## Polecenia:
1. Przepisz wiernie fragment relacji ze sparingu: zacznij od miejsca ze słowami „Zespół rozpoczął w”, a skończ po słowach „gości - 13:12.”.
2. Odpowiedz na pytania do relacji ze sparingu:
(a) Ile tygodni przygotowań do sezonu mają za sobą zawodnicy z Olsztyna?
(b) Kto rozpoczął mecz w bramce?
(c) Jakim wynikiem zakończyła się pierwsza część gry?

## Blok tekstu:
+---+

Zawodnicy z Olsztyna są po dwóch tygodniach przygotowań do pierwszoligowego sezonu. W tym czasie rozegrali dwa sparingi z lokalnym rywalem, który po decyzji Związku pozostał w I lidze. W pierwszym meczu padł remis, natomiast w rewanżu lepsi okazali się Warmiacy, którzy odnieśli jednobramkowe zwycięstwo.
Zespół rozpoczął w składzie z Wojciechem Bonieckim w bramce oraz Marcinem Malewskim, Karolem Królikiem , Jackiem Zyśkiem, Tomaszem Garbacewiczem, Radosławem Dzieniszewskim i Bartoszem Wuszterem. Pierwsze minuty to nieskładna gra i słaba skuteczność olsztynian. W 9. minucie goście prowadzili 5:1. Gospodarze zwarli jednak szyki i po 3 bramkach z rzędu złapali kontakt z rywalem. Od tego momentu gra się wyrównała. W poczynaniach Warmiaków widać było więcej prób gry zespołowej, natomiast szwankował rzut z drugiej linii. Początkową siódemkę po kolei zmieniali kolejni zawodnicy. Od pierwszych minut największe wrażenie robił szybki Mateusz Kostrzewa, z którym nie mogła poradzić sobie obrona elblążan. Pierwsza część gry zakończyła się minimalnym prowadzeniem gości - 13:12.

+---+

## Surowe dane:

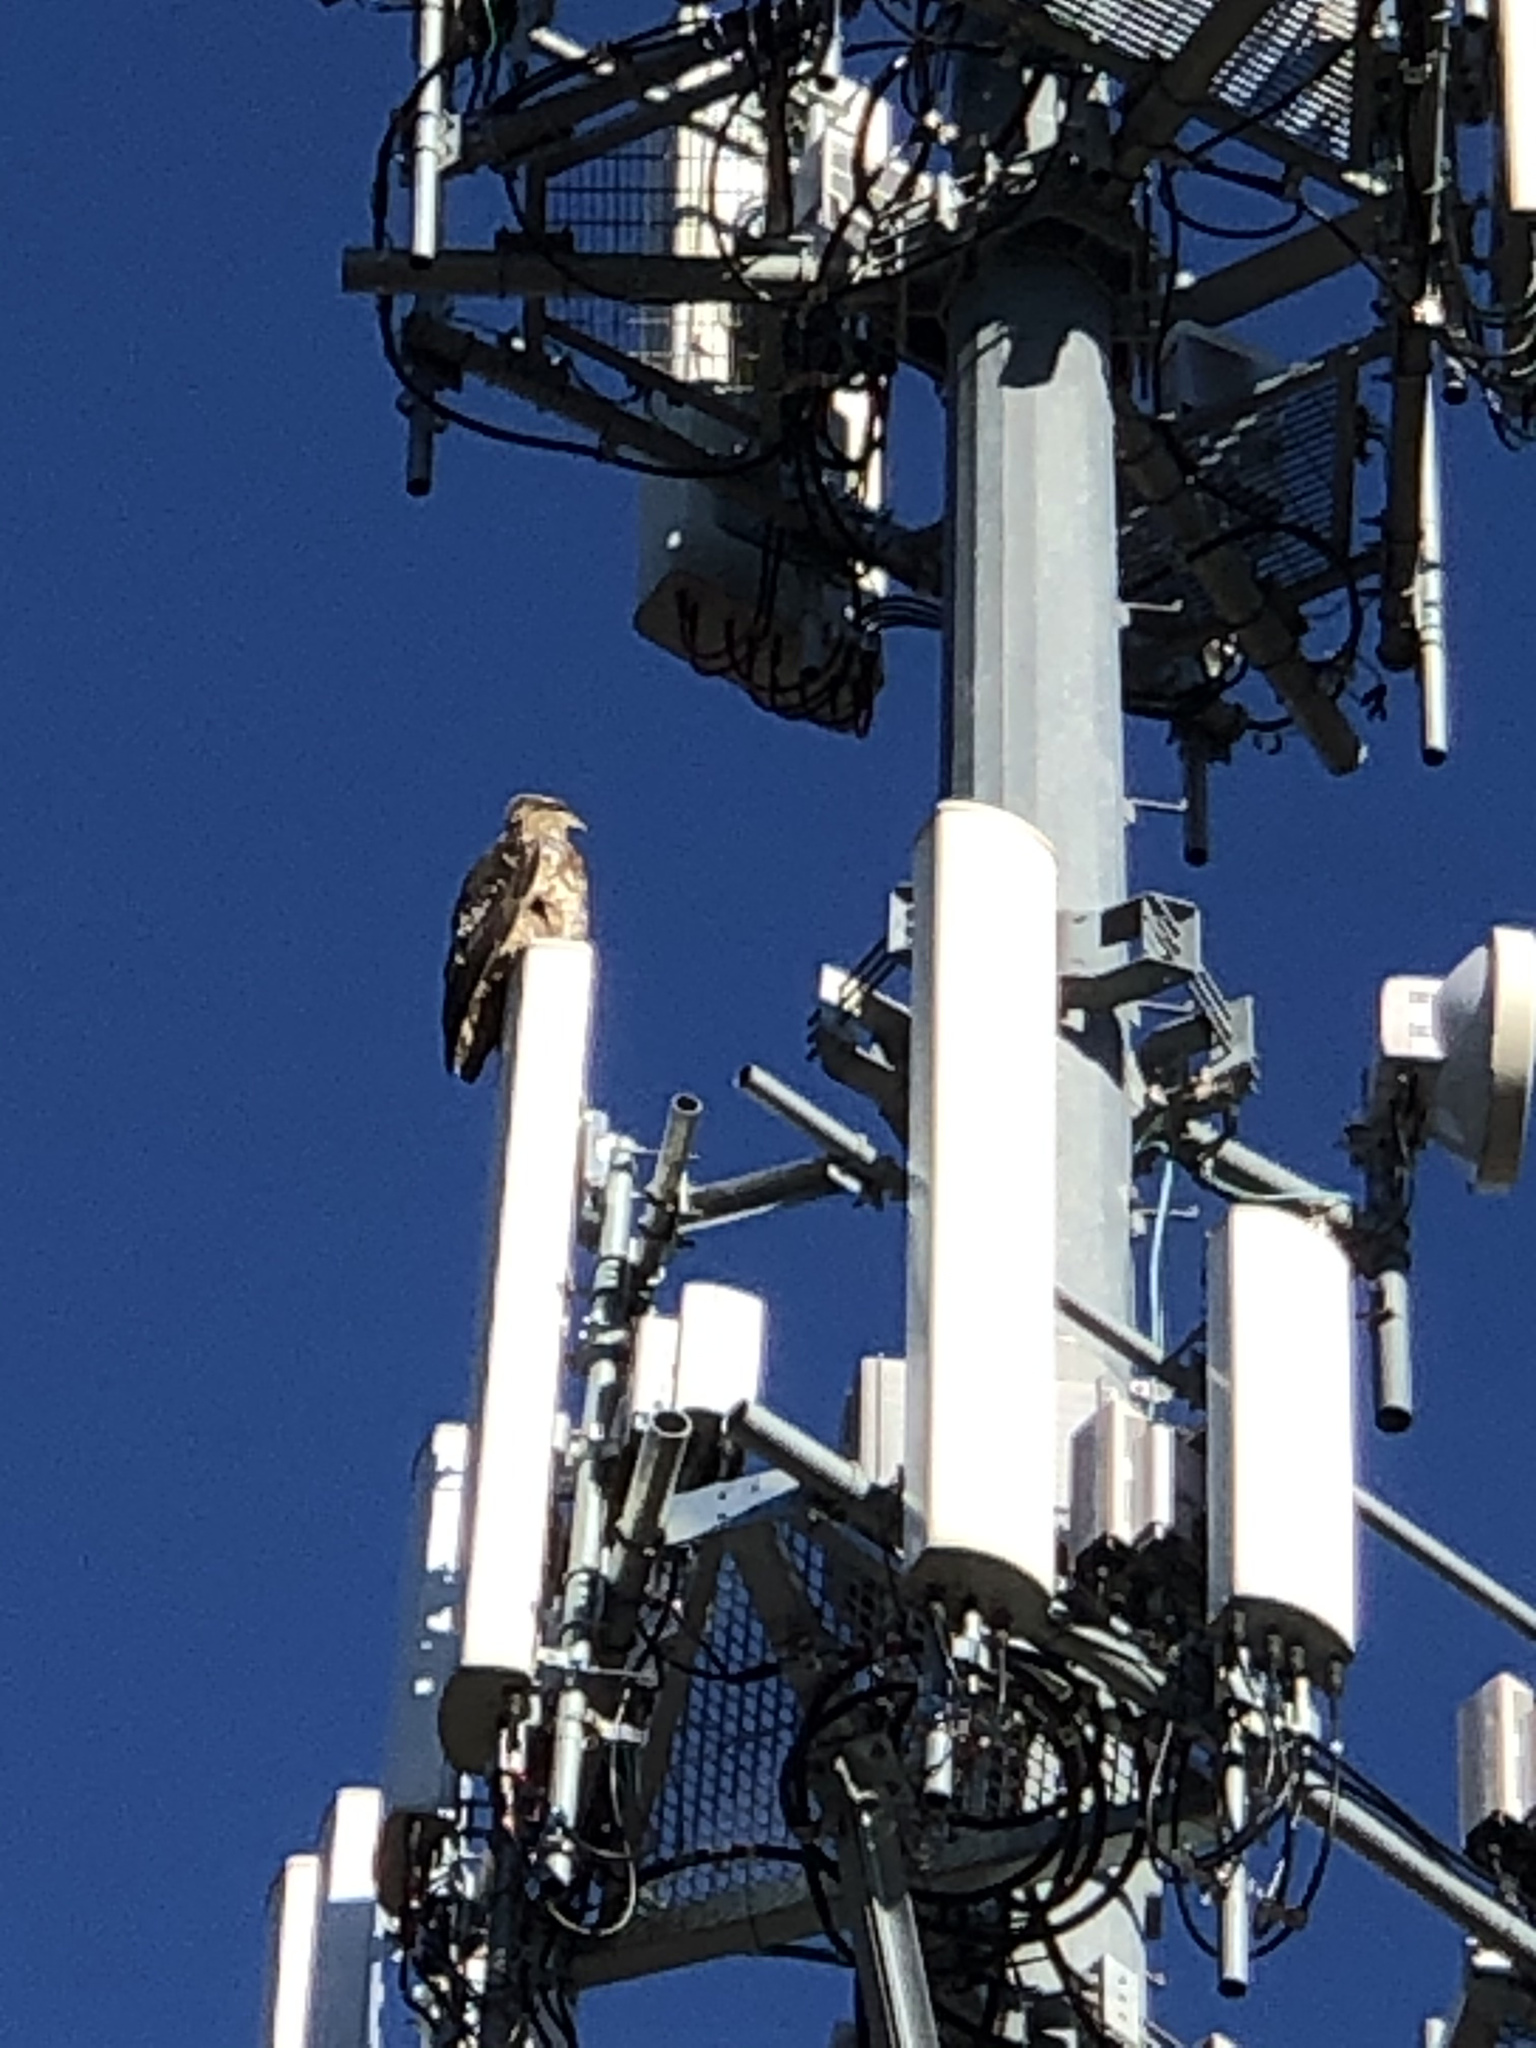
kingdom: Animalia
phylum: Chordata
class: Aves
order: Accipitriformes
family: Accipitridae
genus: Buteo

+---+

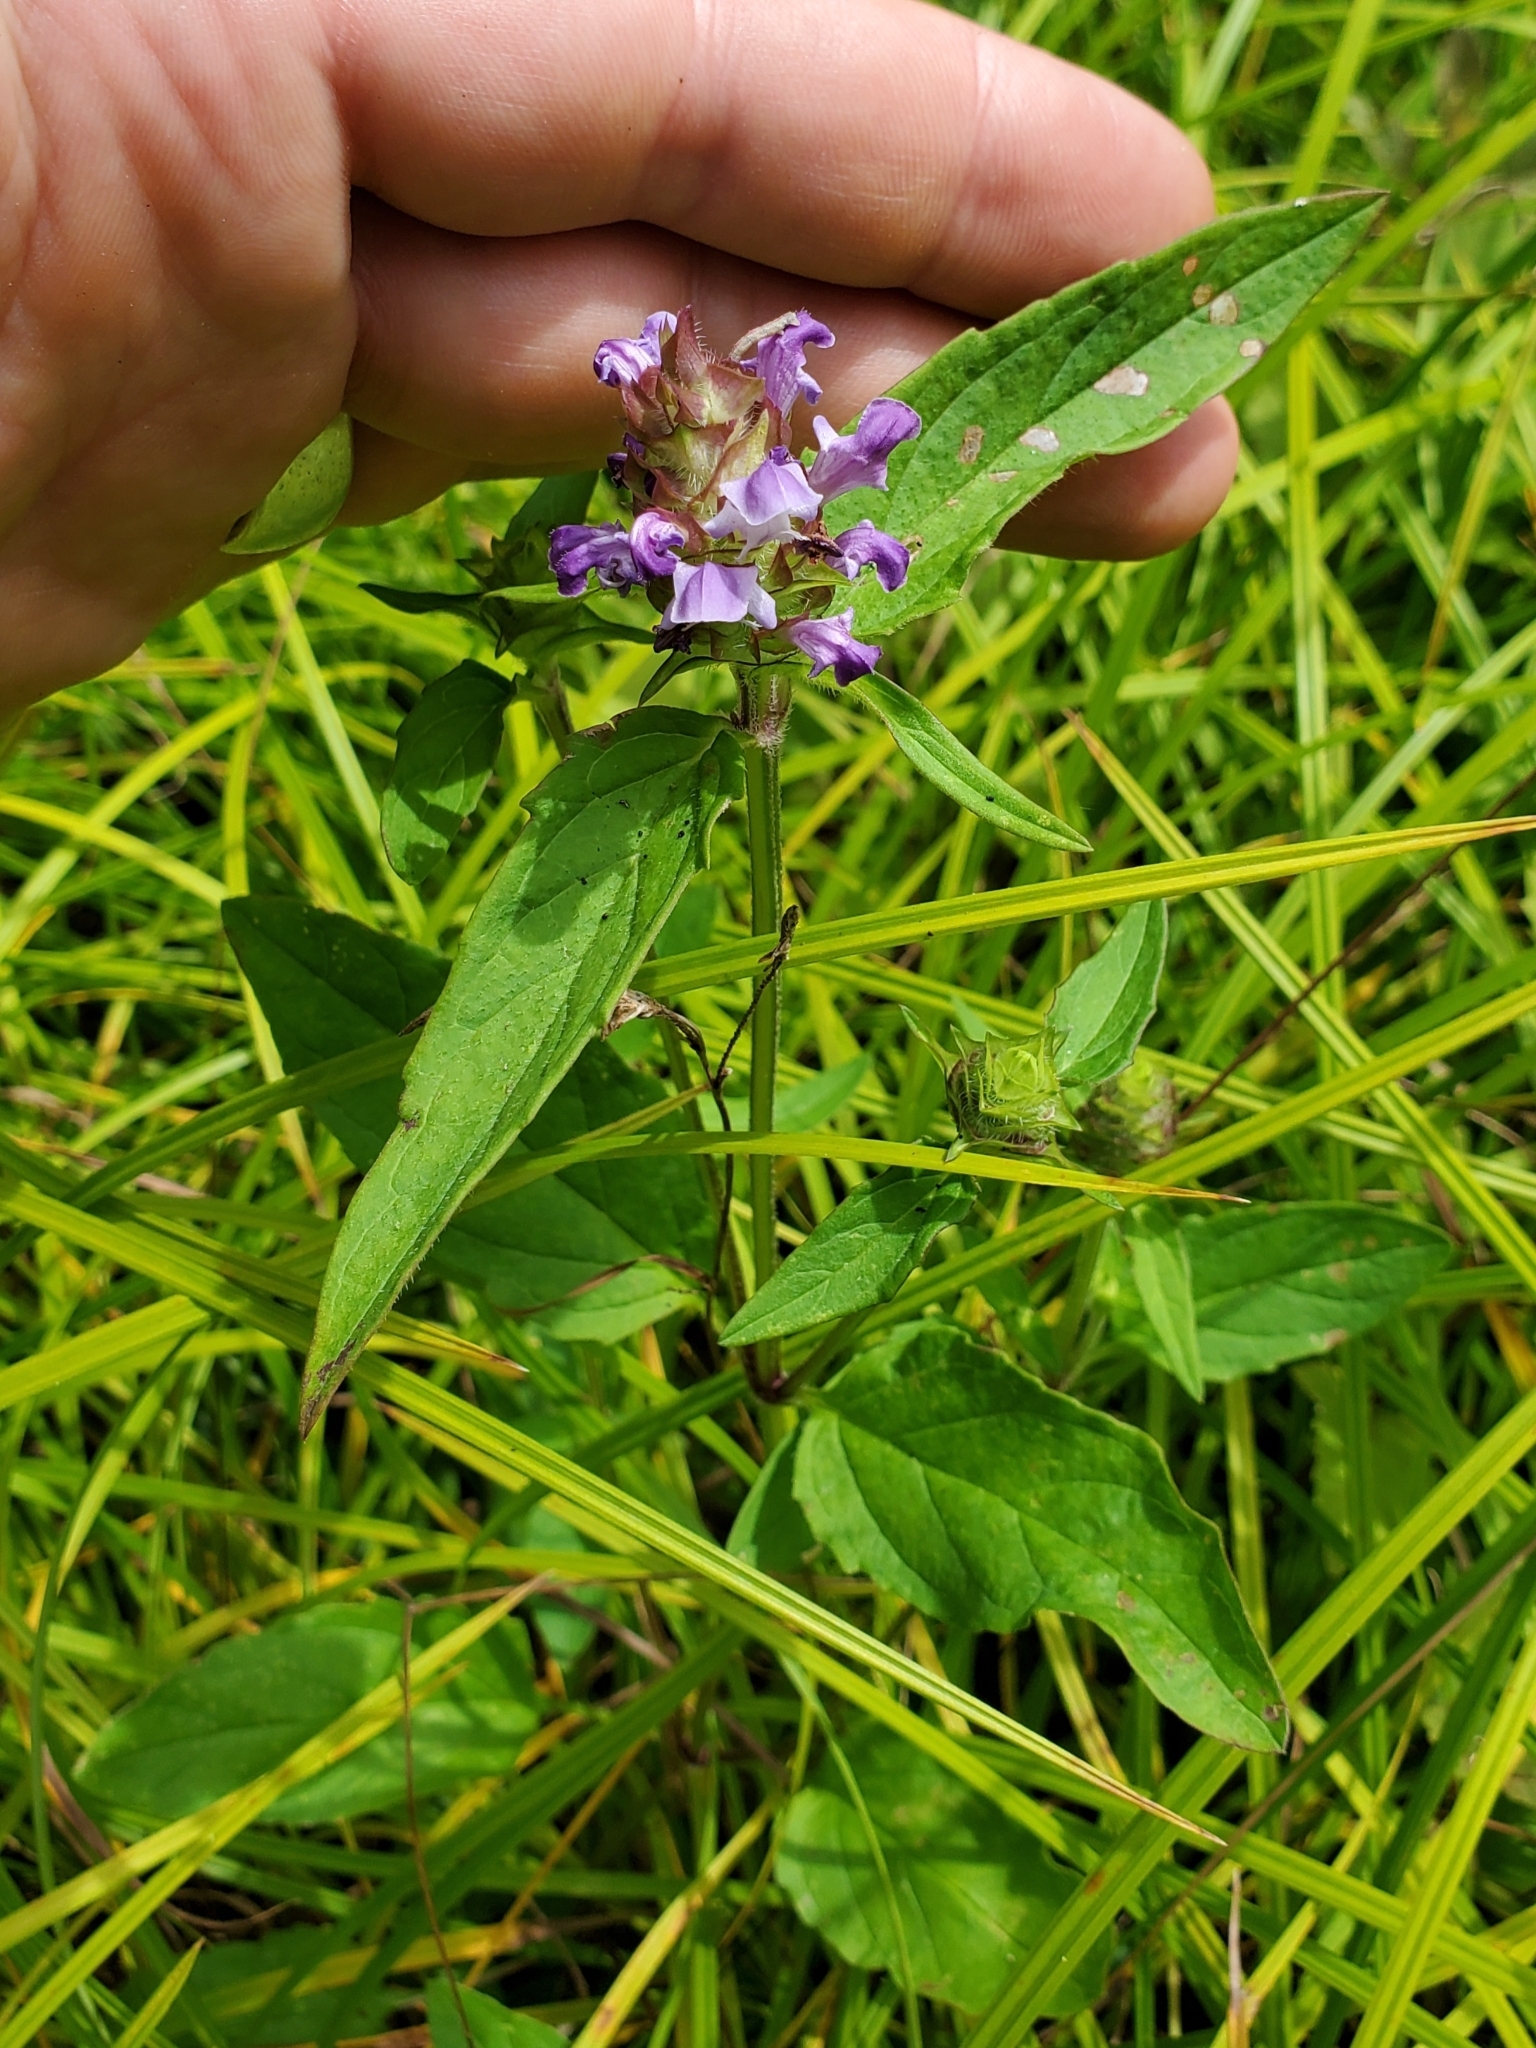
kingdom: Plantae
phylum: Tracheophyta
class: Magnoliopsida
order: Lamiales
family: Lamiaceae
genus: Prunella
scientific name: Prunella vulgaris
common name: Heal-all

+---+

## Oczekiwane wyniki:
1.
Zespół rozpoczął w składzie z Wojciechem Bonieckim w bramce oraz Marcinem Malewskim, Karolem Królikiem , Jackiem Zyśkiem, Tomaszem Garbacewiczem, Radosławem Dzieniszewskim i Bartoszem Wuszterem. Pierwsze minuty to nieskładna gra i słaba skuteczność olsztynian. W 9. minucie goście prowadzili 5:1. Gospodarze zwarli jednak szyki i po 3 bramkach z rzędu złapali kontakt z rywalem. Od tego momentu gra się wyrównała. W poczynaniach Warmiaków widać było więcej prób gry zespołowej, natomiast szwankował rzut z drugiej linii. Początkową siódemkę po kolei zmieniali kolejni zawodnicy. Od pierwszych minut największe wrażenie robił szybki Mateusz Kostrzewa, z którym nie mogła poradzić sobie obrona elblążan. Pierwsza część gry zakończyła się minimalnym prowadzeniem gości - 13:12.

2.
(a) Dwa tygodnie.
(b) Wojciech Boniecki.
(c) 13:12, minimalnym prowadzeniem gości.